What needs to be done: Go through the listing below and show each line that has the word "Structures".

Extracted data:

▬▬▬▬▬▬▬▬▬▬

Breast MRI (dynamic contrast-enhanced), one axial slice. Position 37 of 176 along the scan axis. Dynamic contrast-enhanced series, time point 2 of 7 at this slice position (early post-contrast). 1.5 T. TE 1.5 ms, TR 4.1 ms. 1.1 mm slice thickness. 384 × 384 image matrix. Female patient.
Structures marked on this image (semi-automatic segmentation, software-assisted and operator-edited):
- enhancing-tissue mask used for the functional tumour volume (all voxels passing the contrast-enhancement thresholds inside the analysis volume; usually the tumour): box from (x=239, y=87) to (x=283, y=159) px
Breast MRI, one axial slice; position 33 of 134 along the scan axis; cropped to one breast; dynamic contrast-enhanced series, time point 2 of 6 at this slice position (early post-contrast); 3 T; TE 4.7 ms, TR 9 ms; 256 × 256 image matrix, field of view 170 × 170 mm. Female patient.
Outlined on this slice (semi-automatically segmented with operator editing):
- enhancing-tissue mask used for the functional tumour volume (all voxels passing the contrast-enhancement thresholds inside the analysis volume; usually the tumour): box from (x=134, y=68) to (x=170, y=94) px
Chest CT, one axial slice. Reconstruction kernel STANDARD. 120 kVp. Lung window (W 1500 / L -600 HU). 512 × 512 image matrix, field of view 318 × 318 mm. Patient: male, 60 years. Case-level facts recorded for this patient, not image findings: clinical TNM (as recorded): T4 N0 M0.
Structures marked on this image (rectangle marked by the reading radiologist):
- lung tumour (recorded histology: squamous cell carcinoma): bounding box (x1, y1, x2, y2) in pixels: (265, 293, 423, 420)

▬▬▬▬▬▬▬▬▬▬

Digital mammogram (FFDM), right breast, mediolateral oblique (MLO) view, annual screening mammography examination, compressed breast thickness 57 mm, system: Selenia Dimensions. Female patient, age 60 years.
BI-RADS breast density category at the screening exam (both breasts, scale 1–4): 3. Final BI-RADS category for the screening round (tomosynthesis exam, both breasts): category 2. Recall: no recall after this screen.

▬▬▬▬▬▬▬▬▬▬

Result:
Structures marked on this image (semi-automatic segmentation, software-assisted and operator-edited):
Structures marked on this image (rectangle marked by the reading radiologist):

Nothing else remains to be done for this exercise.